Restate word for word the lines of the entries below, starting with the line that holds "[55,729,71,742] .8 -> [41,375,53,385] .9" and ending with the line that holds "(354, 181) none", and no others.

▶ **DATA SUPPLIED**
· · · · ·
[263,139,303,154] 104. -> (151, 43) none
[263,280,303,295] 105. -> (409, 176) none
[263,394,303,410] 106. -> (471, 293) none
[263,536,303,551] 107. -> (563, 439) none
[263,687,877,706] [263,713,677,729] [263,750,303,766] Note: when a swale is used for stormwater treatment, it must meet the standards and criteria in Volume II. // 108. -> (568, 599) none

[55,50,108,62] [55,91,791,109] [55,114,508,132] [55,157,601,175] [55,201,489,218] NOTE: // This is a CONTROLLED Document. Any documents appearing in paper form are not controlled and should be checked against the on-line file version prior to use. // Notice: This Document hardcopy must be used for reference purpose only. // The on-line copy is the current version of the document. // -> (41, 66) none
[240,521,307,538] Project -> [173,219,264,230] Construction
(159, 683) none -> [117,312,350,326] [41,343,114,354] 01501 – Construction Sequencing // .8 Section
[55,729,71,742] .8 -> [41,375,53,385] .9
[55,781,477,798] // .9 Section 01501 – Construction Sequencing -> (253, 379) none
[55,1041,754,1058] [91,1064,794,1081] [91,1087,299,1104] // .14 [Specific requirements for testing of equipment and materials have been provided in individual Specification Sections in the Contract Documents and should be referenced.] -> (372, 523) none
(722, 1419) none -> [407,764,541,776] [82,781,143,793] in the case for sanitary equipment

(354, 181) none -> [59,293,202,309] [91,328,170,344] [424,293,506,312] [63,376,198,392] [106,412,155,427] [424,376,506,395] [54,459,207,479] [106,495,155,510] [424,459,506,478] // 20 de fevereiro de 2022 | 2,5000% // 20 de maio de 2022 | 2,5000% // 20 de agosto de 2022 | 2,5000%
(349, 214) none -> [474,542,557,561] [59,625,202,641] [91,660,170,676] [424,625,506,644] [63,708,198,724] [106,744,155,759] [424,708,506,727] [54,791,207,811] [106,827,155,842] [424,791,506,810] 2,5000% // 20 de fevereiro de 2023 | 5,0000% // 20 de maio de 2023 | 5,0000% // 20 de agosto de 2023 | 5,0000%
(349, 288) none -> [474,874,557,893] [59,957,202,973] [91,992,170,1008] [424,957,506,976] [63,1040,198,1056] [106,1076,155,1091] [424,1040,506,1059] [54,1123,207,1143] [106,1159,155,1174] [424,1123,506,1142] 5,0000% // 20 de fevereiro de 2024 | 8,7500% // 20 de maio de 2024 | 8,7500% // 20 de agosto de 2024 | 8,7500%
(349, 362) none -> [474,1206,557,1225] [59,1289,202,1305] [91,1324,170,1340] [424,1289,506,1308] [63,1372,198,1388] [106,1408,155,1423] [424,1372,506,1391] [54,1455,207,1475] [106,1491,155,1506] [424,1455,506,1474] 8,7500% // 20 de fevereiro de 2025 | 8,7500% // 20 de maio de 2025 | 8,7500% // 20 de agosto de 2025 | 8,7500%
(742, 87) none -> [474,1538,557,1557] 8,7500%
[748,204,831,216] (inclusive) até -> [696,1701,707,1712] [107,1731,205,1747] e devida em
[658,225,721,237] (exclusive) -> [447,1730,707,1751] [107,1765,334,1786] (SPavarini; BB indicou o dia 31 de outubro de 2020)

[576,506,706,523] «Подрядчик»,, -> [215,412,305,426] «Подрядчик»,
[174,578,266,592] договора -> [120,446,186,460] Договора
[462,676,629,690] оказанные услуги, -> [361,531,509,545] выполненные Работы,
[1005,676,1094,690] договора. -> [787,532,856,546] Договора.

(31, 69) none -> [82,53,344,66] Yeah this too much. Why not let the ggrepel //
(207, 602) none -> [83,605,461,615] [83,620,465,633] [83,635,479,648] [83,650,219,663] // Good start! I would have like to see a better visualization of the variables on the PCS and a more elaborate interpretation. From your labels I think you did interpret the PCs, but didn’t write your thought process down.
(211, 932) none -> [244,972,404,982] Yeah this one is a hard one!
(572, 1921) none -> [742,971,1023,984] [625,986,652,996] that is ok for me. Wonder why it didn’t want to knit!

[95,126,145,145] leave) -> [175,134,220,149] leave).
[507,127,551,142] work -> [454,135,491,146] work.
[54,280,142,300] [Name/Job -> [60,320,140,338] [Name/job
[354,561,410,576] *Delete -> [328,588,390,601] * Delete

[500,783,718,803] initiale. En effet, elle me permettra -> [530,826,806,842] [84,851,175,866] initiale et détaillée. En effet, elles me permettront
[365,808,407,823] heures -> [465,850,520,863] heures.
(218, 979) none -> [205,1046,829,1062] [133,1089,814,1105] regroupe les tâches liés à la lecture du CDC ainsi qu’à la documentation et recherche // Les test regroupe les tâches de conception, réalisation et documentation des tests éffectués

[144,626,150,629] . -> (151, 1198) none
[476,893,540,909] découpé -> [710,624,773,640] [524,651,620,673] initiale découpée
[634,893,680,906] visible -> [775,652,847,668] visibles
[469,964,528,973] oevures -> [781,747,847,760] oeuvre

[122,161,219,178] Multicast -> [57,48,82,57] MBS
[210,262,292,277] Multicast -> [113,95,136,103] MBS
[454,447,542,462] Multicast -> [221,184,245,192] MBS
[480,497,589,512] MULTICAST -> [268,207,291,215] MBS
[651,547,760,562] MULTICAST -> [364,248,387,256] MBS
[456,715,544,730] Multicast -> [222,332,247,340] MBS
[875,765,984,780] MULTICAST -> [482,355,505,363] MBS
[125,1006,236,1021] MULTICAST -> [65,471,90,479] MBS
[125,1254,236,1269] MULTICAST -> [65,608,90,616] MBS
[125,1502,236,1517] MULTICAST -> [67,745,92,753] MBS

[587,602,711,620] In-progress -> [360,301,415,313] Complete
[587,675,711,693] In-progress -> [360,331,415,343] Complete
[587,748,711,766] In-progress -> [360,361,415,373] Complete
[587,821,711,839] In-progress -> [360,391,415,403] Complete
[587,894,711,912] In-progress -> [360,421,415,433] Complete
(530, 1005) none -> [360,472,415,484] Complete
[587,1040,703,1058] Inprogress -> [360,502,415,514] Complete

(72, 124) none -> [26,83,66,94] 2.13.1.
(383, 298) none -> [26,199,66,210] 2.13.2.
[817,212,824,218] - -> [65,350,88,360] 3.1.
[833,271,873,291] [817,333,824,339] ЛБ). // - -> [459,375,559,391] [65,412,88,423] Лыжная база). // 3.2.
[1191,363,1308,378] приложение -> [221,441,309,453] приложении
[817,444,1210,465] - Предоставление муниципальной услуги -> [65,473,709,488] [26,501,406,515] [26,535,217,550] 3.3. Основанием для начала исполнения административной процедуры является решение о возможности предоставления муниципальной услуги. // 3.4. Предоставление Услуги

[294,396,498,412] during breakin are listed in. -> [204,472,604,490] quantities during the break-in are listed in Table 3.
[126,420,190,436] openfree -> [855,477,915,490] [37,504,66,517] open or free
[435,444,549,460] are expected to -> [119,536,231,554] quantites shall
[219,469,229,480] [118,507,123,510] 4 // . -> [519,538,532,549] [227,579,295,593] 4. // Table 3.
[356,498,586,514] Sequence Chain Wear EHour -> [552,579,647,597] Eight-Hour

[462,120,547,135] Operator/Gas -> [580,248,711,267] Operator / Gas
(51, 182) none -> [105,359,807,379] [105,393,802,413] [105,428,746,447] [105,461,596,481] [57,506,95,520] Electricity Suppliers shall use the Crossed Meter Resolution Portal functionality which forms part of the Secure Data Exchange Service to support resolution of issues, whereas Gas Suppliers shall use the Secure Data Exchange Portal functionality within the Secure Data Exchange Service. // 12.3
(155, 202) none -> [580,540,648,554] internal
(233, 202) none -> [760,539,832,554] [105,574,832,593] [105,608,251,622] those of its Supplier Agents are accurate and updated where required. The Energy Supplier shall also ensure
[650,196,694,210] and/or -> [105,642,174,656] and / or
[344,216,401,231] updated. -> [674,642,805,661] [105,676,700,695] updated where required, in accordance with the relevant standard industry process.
· · · · ·
▶ **ANSWER TO THIS TASK**
[55,729,71,742] .8 -> [41,375,53,385] .9
[55,781,477,798] // .9 Section 01501 – Construction Sequencing -> (253, 379) none
[55,1041,754,1058] [91,1064,794,1081] [91,1087,299,1104] // .14 [Specific requirements for testing of equipment and materials have been provided in individual Specification Sections in the Contract Documents and should be referenced.] -> (372, 523) none
(722, 1419) none -> [407,764,541,776] [82,781,143,793] in the case for sanitary equipment

(354, 181) none -> [59,293,202,309] [91,328,170,344] [424,293,506,312] [63,376,198,392] [106,412,155,427] [424,376,506,395] [54,459,207,479] [106,495,155,510] [424,459,506,478] // 20 de fevereiro de 2022 | 2,5000% // 20 de maio de 2022 | 2,5000% // 20 de agosto de 2022 | 2,5000%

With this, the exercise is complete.